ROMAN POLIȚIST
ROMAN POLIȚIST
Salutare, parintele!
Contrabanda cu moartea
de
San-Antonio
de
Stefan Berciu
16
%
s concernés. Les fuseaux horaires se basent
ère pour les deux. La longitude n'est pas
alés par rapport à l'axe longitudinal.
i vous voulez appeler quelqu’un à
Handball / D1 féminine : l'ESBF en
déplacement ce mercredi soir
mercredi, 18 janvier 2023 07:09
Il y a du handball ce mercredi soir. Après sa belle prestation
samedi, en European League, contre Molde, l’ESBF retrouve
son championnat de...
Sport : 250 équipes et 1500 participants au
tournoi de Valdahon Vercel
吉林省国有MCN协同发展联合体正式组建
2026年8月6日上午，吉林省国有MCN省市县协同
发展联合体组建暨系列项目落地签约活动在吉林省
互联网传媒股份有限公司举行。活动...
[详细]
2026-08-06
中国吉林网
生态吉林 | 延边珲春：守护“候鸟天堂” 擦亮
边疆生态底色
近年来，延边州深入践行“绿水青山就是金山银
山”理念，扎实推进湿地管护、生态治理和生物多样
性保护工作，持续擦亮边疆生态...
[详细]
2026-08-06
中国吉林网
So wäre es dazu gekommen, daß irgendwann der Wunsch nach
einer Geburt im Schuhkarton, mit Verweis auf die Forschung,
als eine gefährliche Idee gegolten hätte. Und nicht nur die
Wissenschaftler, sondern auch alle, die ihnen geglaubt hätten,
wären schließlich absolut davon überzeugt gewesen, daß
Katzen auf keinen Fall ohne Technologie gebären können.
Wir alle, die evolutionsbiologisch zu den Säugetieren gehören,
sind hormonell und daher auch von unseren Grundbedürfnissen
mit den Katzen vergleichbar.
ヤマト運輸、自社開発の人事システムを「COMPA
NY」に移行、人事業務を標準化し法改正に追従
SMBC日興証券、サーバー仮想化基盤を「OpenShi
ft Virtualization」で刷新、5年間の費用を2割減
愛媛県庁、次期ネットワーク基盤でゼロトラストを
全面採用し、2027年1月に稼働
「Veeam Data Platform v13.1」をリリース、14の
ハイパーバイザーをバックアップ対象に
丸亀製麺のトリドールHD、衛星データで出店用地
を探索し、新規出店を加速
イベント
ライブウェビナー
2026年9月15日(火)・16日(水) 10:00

----------

> **Goal of the exercise**:
Reproduce every line of text from all the items above, word for word and in the same order, without changing anything.

> **Written reply**:
ROMAN POLIȚIST
ROMAN POLIȚIST
Salutare, parintele!
Contrabanda cu moartea
de
San-Antonio
de
Stefan Berciu
16
%
s concernés. Les fuseaux horaires se basent
ère pour les deux. La longitude n'est pas
alés par rapport à l'axe longitudinal.
i vous voulez appeler quelqu’un à
Handball / D1 féminine : l'ESBF en
déplacement ce mercredi soir
mercredi, 18 janvier 2023 07:09
Il y a du handball ce mercredi soir. Après sa belle prestation
samedi, en European League, contre Molde, l’ESBF retrouve
son championnat de...
Sport : 250 équipes et 1500 participants au
tournoi de Valdahon Vercel
吉林省国有MCN协同发展联合体正式组建
2026年8月6日上午，吉林省国有MCN省市县协同
发展联合体组建暨系列项目落地签约活动在吉林省
互联网传媒股份有限公司举行。活动...
[详细]
2026-08-06
中国吉林网
生态吉林 | 延边珲春：守护“候鸟天堂” 擦亮
边疆生态底色
近年来，延边州深入践行“绿水青山就是金山银
山”理念，扎实推进湿地管护、生态治理和生物多样
性保护工作，持续擦亮边疆生态...
[详细]
2026-08-06
中国吉林网
So wäre es dazu gekommen, daß irgendwann der Wunsch nach
einer Geburt im Schuhkarton, mit Verweis auf die Forschung,
als eine gefährliche Idee gegolten hätte. Und nicht nur die
Wissenschaftler, sondern auch alle, die ihnen geglaubt hätten,
wären schließlich absolut davon überzeugt gewesen, daß
Katzen auf keinen Fall ohne Technologie gebären können.
Wir alle, die evolutionsbiologisch zu den Säugetieren gehören,
sind hormonell und daher auch von unseren Grundbedürfnissen
mit den Katzen vergleichbar.
ヤマト運輸、自社開発の人事システムを「COMPA
NY」に移行、人事業務を標準化し法改正に追従
SMBC日興証券、サーバー仮想化基盤を「OpenShi
ft Virtualization」で刷新、5年間の費用を2割減
愛媛県庁、次期ネットワーク基盤でゼロトラストを
全面採用し、2027年1月に稼働
「Veeam Data Platform v13.1」をリリース、14の
ハイパーバイザーをバックアップ対象に
丸亀製麺のトリドールHD、衛星データで出店用地
を探索し、新規出店を加速
イベント
ライブウェビナー
2026年9月15日(火)・16日(水) 10:00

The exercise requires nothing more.